Before we begin the for is basic information about partnerships and taxes.

What is a partnership? A partnership is a business owned by two or more individuals or entities. For example, two corporations can form a partnership. Partnerships can have employees and operate in all the ways that a corporation or sole proprietorship can. The difference is that the financial and legal responsibility for everything rests with the partners. The partners have unlimited liability, which means that their personal assets can be used to pay for business debts.
General versus limited partnerships   If you have investors who will not be directly involved in the business, you may form a limited partnership, where the investors have limited liability protection. Anyone who is involved in the business must be a general partner, and all limited partnerships must have at least one general partner. There are forms for limited partnerships, but this kit does not contain a partnership agreement for limited partners. Please contact an attorney.
Can my spouse be a partner?   Yes, although Louisiana is a community property state and if your spouse is not directly involved in the business, forming a partnership is unnecessary. You should form a partnership if your spouse is directly involved in the business and wants social security benefits paid on his/her behalf.
Partners are responsible for each other's actions  Partners are responsible for the actions and debts of their partners, even if they were unaware of those actions. So it is best to know your partners well and make sure that you both have similar sized assets at stake. If not, consider forming a limited liability company or a corporation.
What if I want limited liability protection?  You can either form a limited liability company or a corporation.

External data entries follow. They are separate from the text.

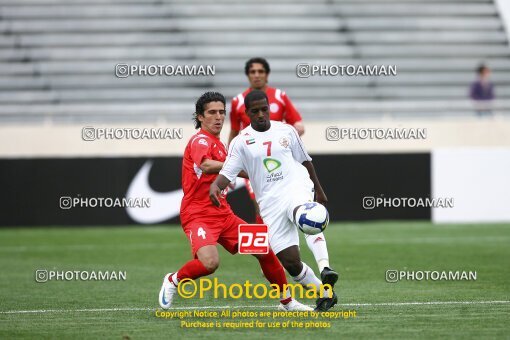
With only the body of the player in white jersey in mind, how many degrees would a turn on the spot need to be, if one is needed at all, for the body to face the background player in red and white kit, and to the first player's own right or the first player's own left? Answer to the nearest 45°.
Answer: approximately 180°

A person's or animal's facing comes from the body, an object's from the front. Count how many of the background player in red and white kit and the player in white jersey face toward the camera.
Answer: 2

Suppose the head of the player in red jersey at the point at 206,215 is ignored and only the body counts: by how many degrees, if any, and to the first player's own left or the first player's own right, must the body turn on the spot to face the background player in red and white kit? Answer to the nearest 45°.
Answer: approximately 135° to the first player's own left

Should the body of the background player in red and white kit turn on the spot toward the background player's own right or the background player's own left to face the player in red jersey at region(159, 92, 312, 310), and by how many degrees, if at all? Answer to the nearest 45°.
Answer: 0° — they already face them

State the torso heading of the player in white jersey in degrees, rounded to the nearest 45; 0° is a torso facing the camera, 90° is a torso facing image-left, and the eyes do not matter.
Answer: approximately 0°

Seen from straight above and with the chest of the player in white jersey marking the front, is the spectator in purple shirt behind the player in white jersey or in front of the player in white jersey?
behind

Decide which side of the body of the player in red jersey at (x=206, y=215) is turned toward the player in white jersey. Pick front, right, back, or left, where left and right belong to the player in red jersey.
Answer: front

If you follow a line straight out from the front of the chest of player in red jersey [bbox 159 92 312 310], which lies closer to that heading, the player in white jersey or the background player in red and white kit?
the player in white jersey

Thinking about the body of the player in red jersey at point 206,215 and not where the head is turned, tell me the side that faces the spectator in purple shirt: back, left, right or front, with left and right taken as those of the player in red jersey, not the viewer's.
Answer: left
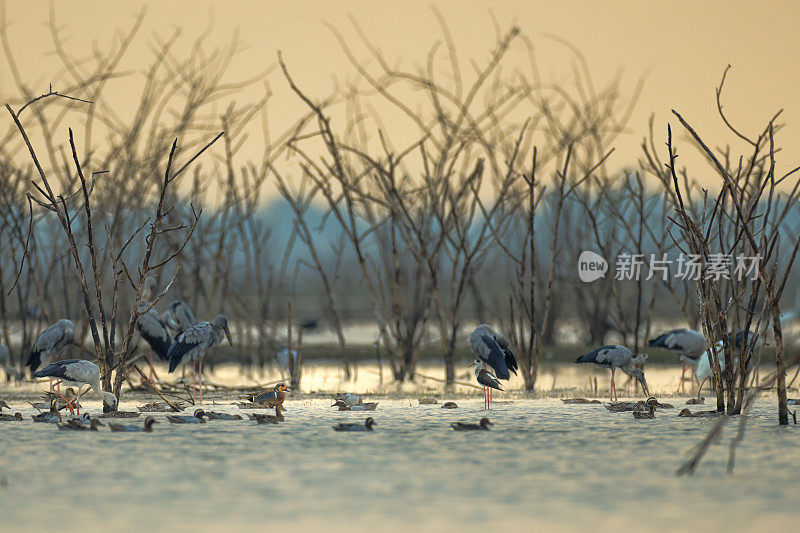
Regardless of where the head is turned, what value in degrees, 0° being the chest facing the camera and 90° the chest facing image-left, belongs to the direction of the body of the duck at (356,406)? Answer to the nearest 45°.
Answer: approximately 90°

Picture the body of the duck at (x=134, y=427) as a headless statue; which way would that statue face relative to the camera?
to the viewer's right

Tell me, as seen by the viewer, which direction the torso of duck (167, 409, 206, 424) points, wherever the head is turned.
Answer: to the viewer's right

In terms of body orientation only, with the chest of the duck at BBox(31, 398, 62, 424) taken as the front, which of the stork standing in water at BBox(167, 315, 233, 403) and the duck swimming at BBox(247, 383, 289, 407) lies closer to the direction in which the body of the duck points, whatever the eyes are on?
the duck swimming

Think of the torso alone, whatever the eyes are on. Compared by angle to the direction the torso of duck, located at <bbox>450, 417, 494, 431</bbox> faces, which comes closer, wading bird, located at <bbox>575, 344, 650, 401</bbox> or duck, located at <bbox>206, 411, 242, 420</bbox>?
the wading bird

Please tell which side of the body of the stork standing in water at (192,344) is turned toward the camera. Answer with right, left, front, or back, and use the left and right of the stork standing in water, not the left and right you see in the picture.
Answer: right
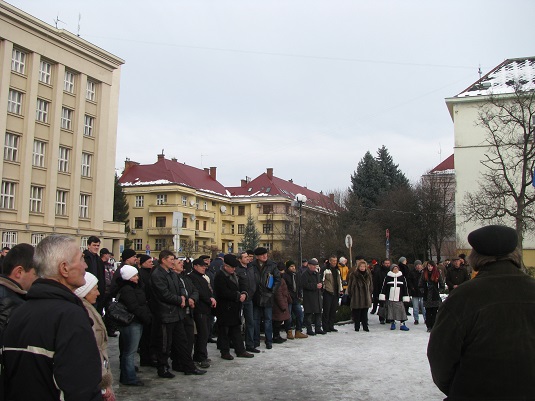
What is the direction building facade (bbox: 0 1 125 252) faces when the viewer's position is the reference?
facing the viewer and to the right of the viewer

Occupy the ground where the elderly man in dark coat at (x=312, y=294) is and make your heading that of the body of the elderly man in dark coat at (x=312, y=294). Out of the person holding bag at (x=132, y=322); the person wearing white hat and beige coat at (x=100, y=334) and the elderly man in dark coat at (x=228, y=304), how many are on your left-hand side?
0

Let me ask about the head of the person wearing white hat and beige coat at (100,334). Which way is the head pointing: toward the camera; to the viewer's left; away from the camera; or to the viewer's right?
to the viewer's right

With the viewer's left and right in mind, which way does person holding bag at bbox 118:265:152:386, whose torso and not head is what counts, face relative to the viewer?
facing to the right of the viewer

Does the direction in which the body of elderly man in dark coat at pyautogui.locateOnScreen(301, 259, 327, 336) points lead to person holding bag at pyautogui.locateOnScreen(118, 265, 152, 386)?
no

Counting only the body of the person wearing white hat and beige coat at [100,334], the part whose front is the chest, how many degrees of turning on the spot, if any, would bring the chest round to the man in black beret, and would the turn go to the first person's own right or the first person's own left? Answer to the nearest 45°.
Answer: approximately 45° to the first person's own right

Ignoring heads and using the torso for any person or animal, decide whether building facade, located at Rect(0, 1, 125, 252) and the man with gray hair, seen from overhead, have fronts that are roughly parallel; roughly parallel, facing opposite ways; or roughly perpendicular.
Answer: roughly perpendicular

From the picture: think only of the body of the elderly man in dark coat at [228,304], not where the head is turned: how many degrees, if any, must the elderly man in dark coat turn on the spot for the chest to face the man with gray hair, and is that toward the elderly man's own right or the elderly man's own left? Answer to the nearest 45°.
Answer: approximately 45° to the elderly man's own right

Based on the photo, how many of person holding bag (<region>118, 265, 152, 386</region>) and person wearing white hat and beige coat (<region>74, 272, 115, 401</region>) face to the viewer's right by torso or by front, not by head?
2

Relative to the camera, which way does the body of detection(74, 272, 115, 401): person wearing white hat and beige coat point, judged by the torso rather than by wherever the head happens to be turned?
to the viewer's right

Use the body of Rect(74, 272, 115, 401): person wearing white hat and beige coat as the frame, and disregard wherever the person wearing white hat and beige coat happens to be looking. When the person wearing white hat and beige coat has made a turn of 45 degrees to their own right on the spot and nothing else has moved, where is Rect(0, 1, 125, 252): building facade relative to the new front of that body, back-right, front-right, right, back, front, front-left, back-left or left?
back-left

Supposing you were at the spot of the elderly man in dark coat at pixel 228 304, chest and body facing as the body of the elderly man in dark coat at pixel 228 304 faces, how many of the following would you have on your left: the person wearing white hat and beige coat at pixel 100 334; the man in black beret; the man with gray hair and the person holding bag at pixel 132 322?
0

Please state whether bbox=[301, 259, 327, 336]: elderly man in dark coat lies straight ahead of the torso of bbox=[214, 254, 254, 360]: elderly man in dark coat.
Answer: no
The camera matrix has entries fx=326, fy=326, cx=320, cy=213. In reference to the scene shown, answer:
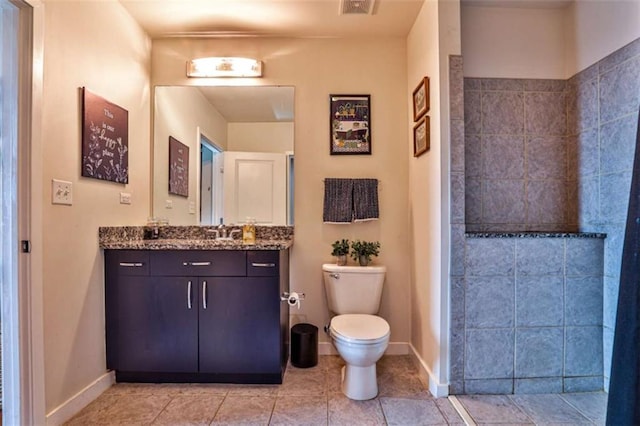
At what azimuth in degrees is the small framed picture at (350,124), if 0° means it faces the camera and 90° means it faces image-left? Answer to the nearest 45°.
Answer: approximately 0°

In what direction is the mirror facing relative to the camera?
toward the camera

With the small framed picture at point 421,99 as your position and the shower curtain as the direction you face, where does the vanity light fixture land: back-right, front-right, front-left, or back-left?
back-right

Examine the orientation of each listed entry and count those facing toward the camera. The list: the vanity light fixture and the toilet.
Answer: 2

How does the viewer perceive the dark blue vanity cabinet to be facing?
facing the viewer

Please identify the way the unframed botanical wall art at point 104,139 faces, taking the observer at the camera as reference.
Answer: facing the viewer and to the right of the viewer

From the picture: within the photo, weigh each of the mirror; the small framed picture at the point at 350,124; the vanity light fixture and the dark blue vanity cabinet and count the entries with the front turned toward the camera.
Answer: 4

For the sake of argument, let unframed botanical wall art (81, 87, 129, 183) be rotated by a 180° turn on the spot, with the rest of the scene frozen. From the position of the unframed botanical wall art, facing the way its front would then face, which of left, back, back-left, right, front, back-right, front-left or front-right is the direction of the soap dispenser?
back-right

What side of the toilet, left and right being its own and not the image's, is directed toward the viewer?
front

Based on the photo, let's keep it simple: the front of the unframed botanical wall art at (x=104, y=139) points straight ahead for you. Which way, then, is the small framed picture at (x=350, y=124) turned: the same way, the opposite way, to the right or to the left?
to the right

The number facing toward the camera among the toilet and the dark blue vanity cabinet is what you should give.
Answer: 2
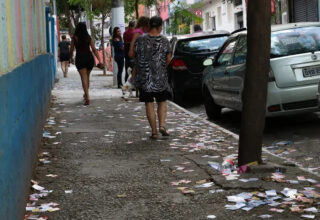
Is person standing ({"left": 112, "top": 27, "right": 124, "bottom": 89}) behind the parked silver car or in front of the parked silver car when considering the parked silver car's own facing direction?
in front

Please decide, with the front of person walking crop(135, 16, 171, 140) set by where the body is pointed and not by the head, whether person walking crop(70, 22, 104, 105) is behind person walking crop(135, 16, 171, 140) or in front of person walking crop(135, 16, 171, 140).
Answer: in front

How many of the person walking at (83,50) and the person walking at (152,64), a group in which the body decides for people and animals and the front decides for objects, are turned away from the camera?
2

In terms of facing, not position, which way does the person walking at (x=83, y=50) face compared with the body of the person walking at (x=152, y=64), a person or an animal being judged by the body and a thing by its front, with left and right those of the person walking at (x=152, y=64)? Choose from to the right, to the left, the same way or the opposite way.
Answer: the same way

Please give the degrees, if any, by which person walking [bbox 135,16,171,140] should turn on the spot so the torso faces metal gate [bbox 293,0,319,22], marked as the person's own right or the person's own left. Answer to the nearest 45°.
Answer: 0° — they already face it

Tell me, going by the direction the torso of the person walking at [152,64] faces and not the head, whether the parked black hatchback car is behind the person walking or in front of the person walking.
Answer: in front

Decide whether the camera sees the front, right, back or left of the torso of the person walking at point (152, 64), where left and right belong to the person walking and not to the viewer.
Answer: back

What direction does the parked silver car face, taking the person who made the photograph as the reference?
facing away from the viewer and to the left of the viewer

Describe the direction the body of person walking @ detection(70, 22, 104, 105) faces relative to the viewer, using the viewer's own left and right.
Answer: facing away from the viewer

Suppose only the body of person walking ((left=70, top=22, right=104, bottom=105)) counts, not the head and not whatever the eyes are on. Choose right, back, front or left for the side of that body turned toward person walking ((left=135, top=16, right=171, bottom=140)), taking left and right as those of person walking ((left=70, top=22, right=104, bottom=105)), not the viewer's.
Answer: back

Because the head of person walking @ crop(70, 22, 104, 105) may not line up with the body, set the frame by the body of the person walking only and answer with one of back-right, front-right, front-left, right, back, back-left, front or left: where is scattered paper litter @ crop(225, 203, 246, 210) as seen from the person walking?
back

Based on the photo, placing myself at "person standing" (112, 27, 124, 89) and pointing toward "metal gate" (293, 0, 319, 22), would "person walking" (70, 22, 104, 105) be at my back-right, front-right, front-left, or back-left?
back-right

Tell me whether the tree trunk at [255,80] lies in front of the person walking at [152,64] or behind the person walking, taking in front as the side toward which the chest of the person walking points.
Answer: behind

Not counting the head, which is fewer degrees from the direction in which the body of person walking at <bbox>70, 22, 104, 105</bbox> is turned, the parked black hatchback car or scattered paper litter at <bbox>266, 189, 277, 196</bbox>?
the parked black hatchback car

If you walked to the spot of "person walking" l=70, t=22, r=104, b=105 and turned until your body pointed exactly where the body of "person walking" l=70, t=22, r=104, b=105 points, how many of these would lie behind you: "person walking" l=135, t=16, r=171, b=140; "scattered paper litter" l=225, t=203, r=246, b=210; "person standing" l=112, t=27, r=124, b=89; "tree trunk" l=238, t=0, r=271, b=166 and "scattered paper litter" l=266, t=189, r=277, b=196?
4

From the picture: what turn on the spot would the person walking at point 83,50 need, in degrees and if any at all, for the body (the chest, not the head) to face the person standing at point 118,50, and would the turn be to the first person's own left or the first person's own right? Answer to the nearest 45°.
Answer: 0° — they already face them

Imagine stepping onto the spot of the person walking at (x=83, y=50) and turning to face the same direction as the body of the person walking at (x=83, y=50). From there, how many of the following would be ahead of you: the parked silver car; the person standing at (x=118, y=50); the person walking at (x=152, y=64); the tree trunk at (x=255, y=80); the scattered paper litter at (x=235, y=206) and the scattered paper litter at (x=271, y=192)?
1
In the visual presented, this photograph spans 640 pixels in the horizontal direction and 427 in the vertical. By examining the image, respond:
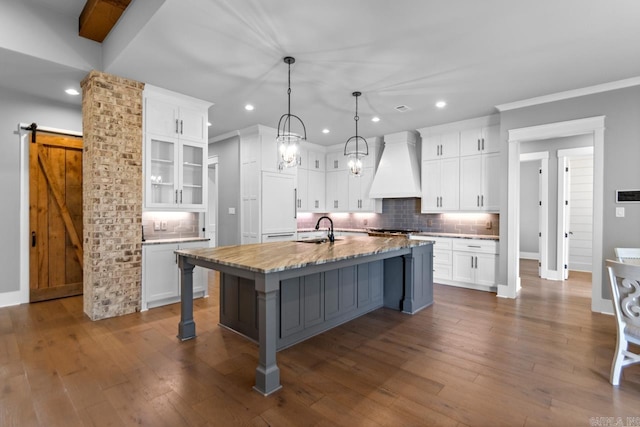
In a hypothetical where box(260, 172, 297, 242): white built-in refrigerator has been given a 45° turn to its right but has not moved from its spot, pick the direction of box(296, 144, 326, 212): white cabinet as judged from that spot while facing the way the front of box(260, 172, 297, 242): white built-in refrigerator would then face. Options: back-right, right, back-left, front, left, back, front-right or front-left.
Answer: back-left

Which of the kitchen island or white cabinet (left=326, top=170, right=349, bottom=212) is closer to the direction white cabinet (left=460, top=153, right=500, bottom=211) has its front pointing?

Limited liability companies are more flexible than corporations because you do not have to have annual meetings with minutes.
Can I incorporate or form an LLC later?  Yes, but legally and for tax purposes, you will have to "close down" the partnership and "open" the new corporation or LLC. Your customers won't be affected, but you will have to go through the paperwork and accounting processes.
Revenue versus profit   Hopefully your business will have lots of sales...however, don't make the mistake of believing that your sales revenue is available for hefty personal salaries or business expansion. Payroll must be paid first. Then you will have to pay for your cost of goods and your operating overhead. About 50% of the amount remaining must be paid in taxes (28% federal; 2% to 6% for state taxes 15.3% self-employment tax). The remaining is available for your after-tax salary and business expansion.